THE DATA section start
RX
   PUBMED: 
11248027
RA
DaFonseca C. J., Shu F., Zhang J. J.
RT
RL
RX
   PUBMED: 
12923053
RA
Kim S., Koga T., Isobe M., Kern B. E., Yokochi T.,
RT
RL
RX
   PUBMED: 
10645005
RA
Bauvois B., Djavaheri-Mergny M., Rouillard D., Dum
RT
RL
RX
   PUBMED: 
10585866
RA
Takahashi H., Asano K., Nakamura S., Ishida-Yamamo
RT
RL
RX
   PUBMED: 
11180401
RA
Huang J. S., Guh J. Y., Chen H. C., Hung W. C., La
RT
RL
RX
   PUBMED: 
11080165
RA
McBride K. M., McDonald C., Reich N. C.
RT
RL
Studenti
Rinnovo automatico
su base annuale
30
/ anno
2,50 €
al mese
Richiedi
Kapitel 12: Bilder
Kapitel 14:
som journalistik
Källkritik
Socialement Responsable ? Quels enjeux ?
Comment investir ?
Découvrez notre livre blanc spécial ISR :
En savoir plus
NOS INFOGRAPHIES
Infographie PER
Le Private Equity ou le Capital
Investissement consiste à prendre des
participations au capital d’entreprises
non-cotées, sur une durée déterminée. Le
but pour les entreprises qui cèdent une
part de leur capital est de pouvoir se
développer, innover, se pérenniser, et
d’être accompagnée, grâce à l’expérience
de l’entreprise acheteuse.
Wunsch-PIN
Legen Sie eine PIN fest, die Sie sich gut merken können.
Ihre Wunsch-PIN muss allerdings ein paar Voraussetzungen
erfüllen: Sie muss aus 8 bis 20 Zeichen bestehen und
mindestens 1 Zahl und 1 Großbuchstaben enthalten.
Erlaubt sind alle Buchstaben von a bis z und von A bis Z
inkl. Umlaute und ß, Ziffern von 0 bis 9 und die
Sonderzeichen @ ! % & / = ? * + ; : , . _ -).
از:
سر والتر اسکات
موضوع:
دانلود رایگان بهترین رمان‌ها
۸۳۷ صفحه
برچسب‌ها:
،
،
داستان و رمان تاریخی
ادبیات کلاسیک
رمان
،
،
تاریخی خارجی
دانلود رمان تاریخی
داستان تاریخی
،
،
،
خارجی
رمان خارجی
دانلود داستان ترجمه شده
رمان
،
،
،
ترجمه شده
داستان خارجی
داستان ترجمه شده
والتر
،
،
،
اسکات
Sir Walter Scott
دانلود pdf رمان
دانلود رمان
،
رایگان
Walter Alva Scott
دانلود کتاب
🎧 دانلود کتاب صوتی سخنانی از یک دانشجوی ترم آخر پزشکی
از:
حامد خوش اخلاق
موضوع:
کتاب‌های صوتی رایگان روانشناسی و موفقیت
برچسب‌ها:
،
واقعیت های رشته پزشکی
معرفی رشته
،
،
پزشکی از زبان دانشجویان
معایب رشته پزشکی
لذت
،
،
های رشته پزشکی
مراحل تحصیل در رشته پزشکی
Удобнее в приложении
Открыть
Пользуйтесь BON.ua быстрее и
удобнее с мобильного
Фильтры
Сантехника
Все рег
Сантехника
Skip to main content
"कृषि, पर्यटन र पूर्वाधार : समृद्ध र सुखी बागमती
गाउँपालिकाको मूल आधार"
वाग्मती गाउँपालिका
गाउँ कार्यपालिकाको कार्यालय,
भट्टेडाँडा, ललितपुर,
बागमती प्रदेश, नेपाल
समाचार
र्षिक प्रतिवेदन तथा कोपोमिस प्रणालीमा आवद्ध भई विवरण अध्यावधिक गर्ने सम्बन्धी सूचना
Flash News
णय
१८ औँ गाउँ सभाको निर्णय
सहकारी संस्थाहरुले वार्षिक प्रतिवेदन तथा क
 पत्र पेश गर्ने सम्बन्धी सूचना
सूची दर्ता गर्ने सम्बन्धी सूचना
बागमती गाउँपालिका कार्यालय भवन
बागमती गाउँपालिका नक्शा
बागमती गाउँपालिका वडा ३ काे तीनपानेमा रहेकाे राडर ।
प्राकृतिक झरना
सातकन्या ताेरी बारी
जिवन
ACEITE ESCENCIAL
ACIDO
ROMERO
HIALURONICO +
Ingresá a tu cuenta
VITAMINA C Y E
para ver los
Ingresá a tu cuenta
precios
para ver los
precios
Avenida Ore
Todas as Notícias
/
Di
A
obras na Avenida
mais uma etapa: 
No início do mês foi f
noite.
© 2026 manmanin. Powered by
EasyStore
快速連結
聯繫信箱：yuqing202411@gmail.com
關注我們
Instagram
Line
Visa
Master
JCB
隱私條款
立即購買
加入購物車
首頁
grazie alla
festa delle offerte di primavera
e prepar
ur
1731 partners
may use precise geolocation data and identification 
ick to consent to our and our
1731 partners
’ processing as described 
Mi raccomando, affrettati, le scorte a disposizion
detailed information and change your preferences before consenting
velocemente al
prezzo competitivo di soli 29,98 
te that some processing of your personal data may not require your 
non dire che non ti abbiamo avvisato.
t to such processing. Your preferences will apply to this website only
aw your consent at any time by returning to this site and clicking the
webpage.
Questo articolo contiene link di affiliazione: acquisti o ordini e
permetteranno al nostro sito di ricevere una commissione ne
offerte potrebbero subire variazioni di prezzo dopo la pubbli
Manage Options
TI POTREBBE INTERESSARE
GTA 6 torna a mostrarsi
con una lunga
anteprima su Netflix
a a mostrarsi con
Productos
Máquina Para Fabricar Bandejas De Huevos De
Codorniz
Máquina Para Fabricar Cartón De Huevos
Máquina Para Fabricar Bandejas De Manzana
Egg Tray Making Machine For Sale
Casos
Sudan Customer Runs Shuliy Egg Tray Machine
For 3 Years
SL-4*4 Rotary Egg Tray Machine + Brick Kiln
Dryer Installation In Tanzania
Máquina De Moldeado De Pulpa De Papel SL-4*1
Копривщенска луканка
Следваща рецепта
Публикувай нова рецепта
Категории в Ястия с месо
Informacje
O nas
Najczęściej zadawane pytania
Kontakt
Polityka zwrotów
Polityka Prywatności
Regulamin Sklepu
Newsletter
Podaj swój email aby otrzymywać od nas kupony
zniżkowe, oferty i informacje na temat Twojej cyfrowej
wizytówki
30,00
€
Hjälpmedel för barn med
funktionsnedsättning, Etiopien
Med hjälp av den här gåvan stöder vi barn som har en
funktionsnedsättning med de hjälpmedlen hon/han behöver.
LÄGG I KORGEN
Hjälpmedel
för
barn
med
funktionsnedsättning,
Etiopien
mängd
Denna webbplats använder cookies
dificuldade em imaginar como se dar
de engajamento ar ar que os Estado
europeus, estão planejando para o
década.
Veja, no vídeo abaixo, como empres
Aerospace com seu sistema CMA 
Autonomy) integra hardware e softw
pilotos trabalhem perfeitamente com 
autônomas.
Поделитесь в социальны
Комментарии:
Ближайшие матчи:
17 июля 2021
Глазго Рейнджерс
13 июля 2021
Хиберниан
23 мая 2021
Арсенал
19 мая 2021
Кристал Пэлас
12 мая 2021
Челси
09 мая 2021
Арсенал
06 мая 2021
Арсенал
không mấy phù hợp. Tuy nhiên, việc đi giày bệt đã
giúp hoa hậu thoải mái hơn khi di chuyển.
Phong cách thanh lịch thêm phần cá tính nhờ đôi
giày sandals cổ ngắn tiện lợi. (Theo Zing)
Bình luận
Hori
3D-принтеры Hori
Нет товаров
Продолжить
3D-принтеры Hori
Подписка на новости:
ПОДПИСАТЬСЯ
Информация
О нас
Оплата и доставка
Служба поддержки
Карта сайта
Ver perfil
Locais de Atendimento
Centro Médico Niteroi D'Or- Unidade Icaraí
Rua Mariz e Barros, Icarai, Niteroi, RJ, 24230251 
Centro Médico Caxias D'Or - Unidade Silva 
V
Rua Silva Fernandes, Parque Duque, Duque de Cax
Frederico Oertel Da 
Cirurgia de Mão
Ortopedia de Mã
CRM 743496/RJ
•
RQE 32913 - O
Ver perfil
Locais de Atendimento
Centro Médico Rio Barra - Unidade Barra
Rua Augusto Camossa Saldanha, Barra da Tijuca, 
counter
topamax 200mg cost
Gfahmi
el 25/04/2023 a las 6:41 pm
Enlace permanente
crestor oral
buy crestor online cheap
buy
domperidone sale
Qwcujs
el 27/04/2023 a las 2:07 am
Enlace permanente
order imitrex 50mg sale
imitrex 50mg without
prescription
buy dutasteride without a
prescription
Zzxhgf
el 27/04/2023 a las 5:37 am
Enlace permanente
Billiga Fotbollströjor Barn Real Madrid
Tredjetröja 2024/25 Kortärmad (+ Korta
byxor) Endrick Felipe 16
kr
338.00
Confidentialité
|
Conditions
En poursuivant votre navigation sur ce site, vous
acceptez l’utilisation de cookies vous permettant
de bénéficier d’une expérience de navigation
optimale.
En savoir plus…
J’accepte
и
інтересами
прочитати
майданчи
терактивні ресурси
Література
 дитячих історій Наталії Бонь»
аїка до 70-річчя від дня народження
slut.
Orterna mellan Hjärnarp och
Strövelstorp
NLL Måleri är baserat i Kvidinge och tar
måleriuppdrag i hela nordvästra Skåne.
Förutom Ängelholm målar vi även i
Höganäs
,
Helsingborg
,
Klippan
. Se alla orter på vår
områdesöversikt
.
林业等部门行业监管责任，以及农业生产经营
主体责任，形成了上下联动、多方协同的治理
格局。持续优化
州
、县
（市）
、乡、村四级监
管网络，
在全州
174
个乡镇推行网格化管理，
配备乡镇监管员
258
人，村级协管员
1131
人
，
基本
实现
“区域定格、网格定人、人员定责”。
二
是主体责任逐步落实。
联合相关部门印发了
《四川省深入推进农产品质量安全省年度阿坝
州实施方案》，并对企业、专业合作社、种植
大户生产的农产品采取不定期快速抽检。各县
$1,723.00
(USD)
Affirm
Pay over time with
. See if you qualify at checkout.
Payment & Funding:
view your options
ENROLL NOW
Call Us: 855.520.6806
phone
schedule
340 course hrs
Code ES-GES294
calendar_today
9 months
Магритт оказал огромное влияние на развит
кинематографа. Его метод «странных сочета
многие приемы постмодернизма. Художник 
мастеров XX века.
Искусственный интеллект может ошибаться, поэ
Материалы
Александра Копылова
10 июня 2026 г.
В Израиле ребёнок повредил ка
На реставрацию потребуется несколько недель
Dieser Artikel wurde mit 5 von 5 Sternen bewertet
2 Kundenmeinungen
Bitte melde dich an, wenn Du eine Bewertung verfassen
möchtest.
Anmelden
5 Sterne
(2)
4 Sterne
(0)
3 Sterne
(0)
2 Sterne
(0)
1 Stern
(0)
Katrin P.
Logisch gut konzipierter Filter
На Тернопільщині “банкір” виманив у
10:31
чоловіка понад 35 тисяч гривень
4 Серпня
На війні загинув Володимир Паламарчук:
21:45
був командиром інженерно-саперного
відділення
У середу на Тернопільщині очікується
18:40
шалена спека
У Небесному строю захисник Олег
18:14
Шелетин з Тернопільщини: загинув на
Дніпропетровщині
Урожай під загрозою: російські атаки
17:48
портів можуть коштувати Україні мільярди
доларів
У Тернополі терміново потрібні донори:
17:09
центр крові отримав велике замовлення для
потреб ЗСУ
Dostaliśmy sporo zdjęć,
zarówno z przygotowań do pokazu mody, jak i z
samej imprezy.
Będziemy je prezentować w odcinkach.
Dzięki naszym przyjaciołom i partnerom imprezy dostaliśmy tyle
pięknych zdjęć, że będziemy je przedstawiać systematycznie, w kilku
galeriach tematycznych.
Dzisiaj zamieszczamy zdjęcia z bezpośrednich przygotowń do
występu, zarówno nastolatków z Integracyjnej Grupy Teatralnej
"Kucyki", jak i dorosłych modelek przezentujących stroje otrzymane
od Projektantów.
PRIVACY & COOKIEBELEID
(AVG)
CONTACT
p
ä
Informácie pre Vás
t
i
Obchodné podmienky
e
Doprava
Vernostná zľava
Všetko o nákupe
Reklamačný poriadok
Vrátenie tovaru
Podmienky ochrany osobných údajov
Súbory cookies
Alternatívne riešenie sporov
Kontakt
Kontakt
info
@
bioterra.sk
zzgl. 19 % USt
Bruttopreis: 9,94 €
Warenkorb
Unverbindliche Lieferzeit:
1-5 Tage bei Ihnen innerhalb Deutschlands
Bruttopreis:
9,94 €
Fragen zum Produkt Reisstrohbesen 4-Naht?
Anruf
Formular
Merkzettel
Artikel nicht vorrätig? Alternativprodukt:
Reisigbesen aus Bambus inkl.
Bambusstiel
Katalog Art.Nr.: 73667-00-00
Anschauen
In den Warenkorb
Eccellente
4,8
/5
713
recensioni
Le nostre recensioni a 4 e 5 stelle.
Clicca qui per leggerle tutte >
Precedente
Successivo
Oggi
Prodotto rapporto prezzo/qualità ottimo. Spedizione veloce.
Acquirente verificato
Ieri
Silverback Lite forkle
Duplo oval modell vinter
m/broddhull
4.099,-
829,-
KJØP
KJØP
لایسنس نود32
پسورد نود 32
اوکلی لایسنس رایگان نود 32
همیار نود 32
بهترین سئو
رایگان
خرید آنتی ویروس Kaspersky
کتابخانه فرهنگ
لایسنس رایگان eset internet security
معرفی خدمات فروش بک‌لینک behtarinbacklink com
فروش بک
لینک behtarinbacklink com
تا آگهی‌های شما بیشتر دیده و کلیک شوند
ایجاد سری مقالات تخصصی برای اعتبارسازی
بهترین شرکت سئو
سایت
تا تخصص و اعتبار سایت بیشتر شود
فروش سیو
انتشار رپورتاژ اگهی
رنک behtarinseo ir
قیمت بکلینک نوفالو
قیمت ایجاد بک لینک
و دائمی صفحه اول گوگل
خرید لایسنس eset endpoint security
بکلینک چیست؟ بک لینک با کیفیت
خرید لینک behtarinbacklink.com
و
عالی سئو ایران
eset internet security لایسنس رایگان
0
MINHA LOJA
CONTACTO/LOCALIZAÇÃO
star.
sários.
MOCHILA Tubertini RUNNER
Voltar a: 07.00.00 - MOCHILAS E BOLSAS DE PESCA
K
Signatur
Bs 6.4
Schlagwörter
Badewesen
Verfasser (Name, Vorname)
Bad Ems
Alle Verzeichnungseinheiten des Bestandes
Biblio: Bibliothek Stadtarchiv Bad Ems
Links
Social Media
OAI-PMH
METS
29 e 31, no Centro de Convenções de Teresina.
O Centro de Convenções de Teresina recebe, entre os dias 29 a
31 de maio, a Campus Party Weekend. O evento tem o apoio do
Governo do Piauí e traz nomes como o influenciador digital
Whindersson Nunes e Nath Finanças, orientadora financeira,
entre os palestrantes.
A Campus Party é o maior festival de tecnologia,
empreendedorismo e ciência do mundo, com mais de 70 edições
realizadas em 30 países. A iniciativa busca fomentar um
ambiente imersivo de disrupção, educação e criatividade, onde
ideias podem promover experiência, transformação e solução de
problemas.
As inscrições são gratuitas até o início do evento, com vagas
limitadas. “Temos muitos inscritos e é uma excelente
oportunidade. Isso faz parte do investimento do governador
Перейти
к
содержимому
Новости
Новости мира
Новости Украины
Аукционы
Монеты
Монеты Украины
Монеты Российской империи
THE DATA section end
(ASSIGNMENT)
Reproduce the lines of the saved entries word for word, starting at the first line and ending after the line that contains "Takahashi H., Asano".

(SOLUTION FOR THIS PROBLEM)
RX
   PUBMED: 
11248027
RA
DaFonseca C. J., Shu F., Zhang J. J.
RT
RL
RX
   PUBMED: 
12923053
RA
Kim S., Koga T., Isobe M., Kern B. E., Yokochi T.,
RT
RL
RX
   PUBMED: 
10645005
RA
Bauvois B., Djavaheri-Mergny M., Rouillard D., Dum
RT
RL
RX
   PUBMED: 
10585866
RA
Takahashi H., Asano K., Nakamura S., Ishida-Yamamo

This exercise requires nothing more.